**RECORDS PROVIDED:**

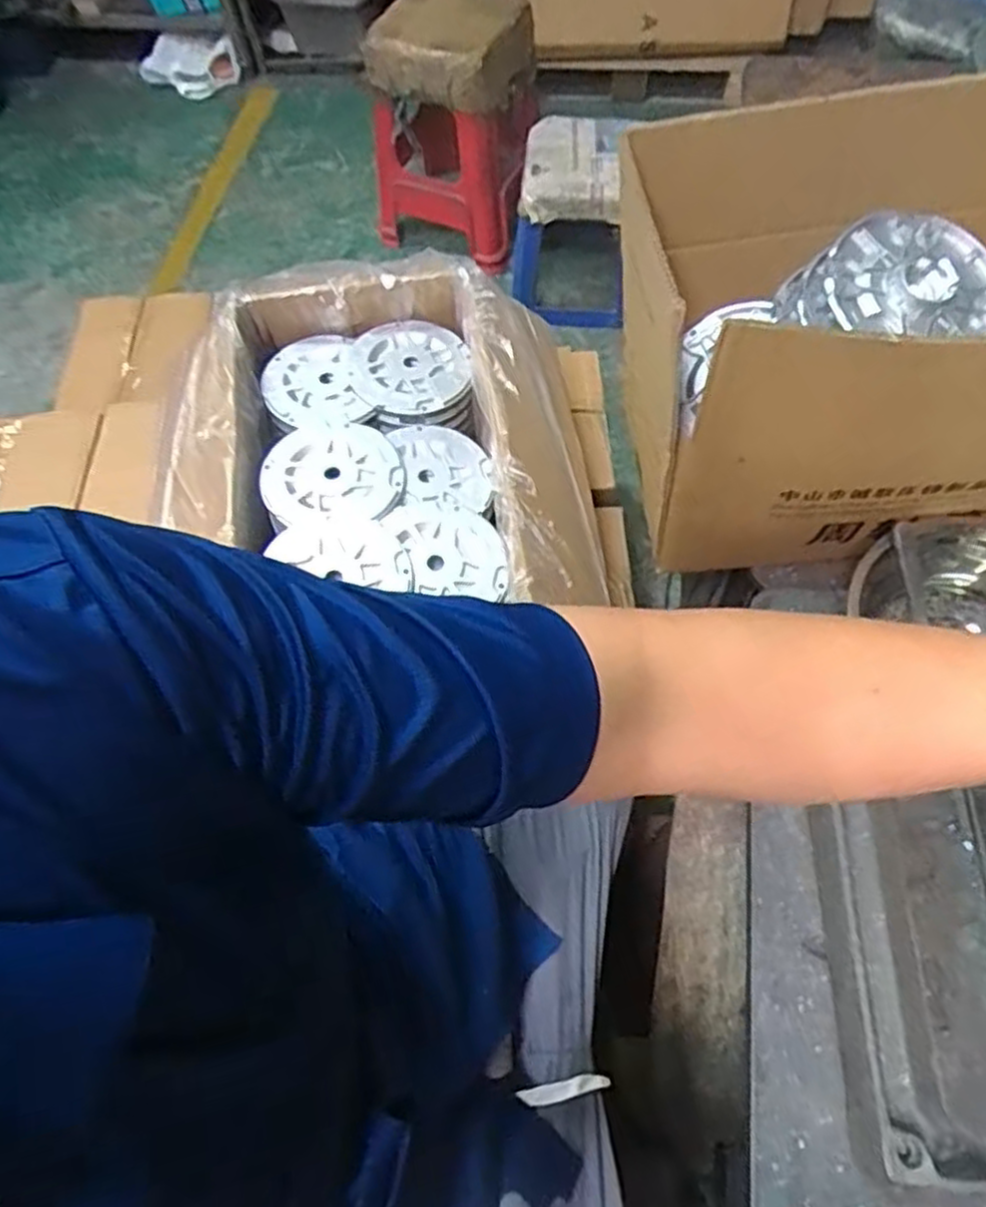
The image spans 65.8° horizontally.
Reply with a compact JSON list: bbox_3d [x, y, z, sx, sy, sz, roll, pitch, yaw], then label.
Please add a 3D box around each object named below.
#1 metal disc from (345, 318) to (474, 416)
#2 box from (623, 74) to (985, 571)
[{"bbox_3d":[-0.093,-0.266,0.851,0.132,0.017,0.131,-1,63,3],"label":"metal disc"},{"bbox_3d":[0.370,-0.232,0.690,0.448,0.305,0.303,-6,63,0],"label":"box"}]

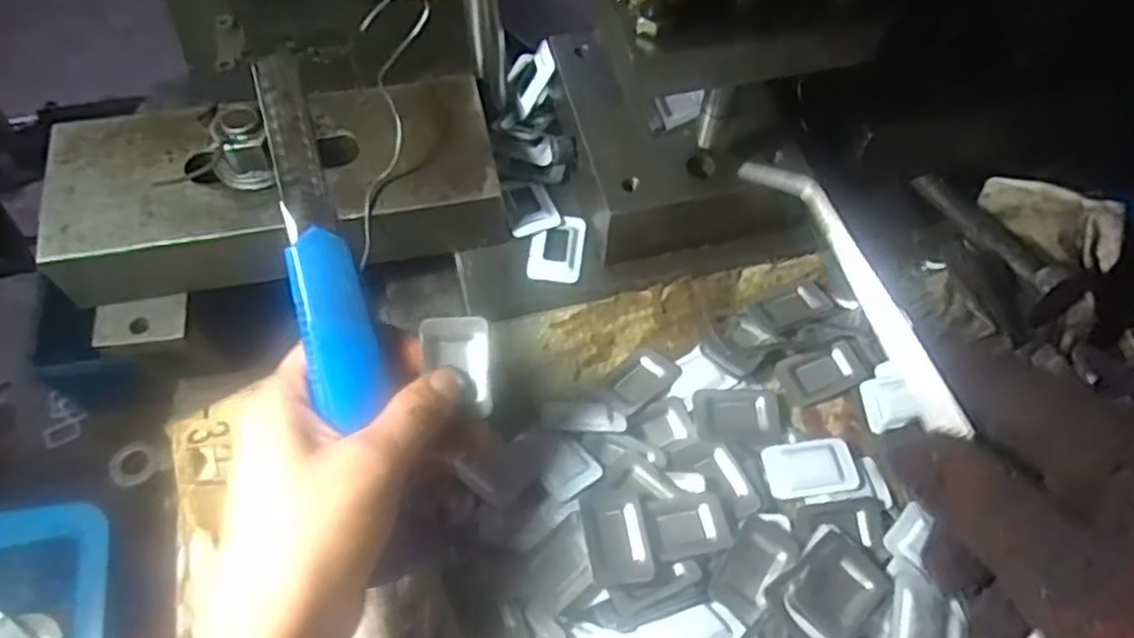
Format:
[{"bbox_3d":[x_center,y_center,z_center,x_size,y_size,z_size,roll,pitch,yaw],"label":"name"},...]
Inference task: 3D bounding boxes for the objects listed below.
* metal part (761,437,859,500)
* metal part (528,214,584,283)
[{"bbox_3d":[0.112,0.068,0.349,0.039,0.008,0.026,-6,60,-6],"label":"metal part"},{"bbox_3d":[-0.005,-0.036,0.384,0.026,0.004,0.039,7,60,2],"label":"metal part"}]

**ACTION ITEM:**
Find the lines above holding the word "below" and show them.

**EXERCISE OUTPUT:**
Please add a 3D box around each object named below.
Inference task: 3D bounding boxes for the objects listed below.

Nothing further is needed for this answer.